Because of the concern that the pathophysiological effect of hyperglycemia may differ between patients with and without cardiac surgery, we stratified trials by PICU setting into two categories: cardiac surgery and not cardiac surgery. For trials involving mixed populations but not presenting separate data for patients with cardiac surgery, we included the pooled results in the cardiac surgery subgroup only if ≥ 50% of patients underwent cardiac surgery.
Continuous glucose monitoring has been shown to be safe and effective in children and adults, and may assist in the safer provision of tight glycemic control, with less hypoglycemia [24]. Thus, we stratified trials by whether they used continuous glucose monitoring to control blood glucose.
We conducted sensitivity analyses to examine the impact of using alternative effect measures (odds ratio vs relative risk), pooling methods (Peto vs Mantel–Haenszel (M–H) or inverse variance), statistical models (fixed vs random effects), and removing one study at a time.

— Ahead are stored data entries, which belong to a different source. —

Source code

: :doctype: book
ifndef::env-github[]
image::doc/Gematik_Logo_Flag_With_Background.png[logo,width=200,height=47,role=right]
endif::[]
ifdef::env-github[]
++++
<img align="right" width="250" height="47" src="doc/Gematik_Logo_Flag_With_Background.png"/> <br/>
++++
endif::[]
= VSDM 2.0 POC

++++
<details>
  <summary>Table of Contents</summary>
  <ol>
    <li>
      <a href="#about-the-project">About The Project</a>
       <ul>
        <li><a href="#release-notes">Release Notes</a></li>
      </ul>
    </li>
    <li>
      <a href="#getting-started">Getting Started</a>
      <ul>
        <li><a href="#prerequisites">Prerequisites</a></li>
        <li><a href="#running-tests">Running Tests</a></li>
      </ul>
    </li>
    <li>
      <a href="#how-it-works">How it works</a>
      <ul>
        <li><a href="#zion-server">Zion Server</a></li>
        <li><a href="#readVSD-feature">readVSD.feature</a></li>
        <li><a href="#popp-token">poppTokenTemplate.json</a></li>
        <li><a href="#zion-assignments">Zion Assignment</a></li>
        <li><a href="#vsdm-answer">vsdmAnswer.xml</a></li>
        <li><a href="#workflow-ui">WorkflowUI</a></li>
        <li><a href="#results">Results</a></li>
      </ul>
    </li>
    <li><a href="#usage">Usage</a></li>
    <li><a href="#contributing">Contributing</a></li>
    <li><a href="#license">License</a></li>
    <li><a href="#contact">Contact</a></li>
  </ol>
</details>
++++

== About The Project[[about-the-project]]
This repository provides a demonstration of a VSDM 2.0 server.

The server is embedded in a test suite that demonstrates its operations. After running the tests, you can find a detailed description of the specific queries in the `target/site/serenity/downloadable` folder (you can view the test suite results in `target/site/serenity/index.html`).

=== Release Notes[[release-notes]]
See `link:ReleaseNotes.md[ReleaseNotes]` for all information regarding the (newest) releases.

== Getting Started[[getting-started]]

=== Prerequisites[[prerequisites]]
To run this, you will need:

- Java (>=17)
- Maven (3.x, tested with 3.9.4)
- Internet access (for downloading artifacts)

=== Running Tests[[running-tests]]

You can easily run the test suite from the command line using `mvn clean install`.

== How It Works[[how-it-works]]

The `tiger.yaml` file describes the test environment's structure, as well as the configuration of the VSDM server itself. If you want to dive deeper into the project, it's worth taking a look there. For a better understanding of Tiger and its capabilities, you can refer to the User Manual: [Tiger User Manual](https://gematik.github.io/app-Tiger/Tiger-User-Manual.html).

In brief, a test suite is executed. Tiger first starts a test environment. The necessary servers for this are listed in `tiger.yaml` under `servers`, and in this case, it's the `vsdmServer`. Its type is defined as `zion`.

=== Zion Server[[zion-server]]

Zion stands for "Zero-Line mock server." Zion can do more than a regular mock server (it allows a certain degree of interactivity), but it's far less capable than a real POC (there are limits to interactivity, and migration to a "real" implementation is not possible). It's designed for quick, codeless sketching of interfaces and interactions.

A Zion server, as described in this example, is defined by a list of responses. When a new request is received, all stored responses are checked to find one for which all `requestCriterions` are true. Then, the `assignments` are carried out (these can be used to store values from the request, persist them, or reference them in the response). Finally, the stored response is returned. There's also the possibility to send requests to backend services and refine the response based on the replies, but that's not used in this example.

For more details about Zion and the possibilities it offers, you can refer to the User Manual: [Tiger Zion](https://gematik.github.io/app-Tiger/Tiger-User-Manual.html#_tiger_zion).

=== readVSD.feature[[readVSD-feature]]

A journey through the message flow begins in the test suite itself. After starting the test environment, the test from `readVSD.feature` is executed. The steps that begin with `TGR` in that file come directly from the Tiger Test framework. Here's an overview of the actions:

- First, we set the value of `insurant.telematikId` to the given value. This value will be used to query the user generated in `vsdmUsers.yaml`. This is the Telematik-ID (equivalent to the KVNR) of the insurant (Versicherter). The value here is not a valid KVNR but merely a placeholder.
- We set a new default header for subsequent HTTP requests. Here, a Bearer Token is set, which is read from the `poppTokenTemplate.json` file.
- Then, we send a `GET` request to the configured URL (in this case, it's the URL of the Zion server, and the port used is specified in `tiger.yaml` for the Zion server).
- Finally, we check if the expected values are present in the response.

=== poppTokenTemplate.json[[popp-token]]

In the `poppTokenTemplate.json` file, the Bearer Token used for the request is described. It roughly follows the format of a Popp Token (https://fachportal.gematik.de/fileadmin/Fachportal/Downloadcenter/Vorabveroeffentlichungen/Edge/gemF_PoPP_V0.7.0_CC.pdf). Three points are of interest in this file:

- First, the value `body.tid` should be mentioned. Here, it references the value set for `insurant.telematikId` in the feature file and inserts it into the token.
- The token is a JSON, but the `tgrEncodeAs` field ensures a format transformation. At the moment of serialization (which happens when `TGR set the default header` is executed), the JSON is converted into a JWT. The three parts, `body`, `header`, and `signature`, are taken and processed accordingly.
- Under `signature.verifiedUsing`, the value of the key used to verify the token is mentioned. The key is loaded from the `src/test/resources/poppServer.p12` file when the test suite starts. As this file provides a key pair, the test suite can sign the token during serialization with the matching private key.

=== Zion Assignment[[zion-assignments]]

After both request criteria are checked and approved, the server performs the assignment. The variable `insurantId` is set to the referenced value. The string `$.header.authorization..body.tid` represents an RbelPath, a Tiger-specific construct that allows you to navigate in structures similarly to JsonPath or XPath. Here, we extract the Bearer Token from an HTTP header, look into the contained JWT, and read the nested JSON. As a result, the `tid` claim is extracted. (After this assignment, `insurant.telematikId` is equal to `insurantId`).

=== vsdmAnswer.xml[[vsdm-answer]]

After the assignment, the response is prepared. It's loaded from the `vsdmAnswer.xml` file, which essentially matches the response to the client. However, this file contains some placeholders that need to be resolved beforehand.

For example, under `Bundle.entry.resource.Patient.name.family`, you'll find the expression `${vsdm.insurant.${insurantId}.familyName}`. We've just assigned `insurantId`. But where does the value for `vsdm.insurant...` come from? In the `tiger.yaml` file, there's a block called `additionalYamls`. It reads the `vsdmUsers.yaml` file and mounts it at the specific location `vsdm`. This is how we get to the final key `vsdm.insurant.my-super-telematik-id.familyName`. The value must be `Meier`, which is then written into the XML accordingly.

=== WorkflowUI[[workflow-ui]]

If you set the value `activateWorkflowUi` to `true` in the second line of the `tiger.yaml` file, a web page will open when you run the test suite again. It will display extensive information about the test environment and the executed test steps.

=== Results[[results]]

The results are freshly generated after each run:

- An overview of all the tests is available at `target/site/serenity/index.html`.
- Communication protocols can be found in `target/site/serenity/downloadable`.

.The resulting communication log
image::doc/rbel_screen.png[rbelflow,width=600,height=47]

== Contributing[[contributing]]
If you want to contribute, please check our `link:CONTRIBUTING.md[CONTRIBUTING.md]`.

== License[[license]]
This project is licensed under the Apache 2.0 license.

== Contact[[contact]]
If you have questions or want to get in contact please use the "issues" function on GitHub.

Risk of bias and quality of evidence
Two reviewers (YZ and LC) independently assessed risk of bias (low risk of bias, high risk of bias, or unclear risk of bias) using the Cochrane risk of bias instrument, which deals with random sequence generation and allocation concealment (selection bias), blinding of study participants and personnel (performance bias), blinding of outcome assessment (detection bias), incomplete outcome data (attrition bias), selective reporting (reporting bias), and other bias. They resolved any disagreements by discussion and consensus or by consulting a third reviewer (TL). We judged trials with more than two high-risk components as having a moderate risk of bias, and trials with more than four high-risk components as having a high risk of bias. We used the GRADE approach to rate the quality of evidence and generate absolute estimates of effect for the outcomes [25].
Data synthesis
Computations were performed with RevMan 5.3.3 software (freeware available from The Cochrane Collaboration). We used the M–H method as the primary analysis to estimate the odds ratio (OR) and 95% confidence intervals (CIs). Two-tailed P < 0.05 was considered a criterion for statistical significance. We report the results of the random-effects model for all outcomes. We assessed heterogeneity with the Cochran Q test and the I2 test, with I2 values exceeding 25%, 50%, and 75% representing low, moderate, and high heterogeneity, respectively [26]. If an analysis included 10 or more RCTs, we planned to use a funnel plot to explore the possibility of published bias.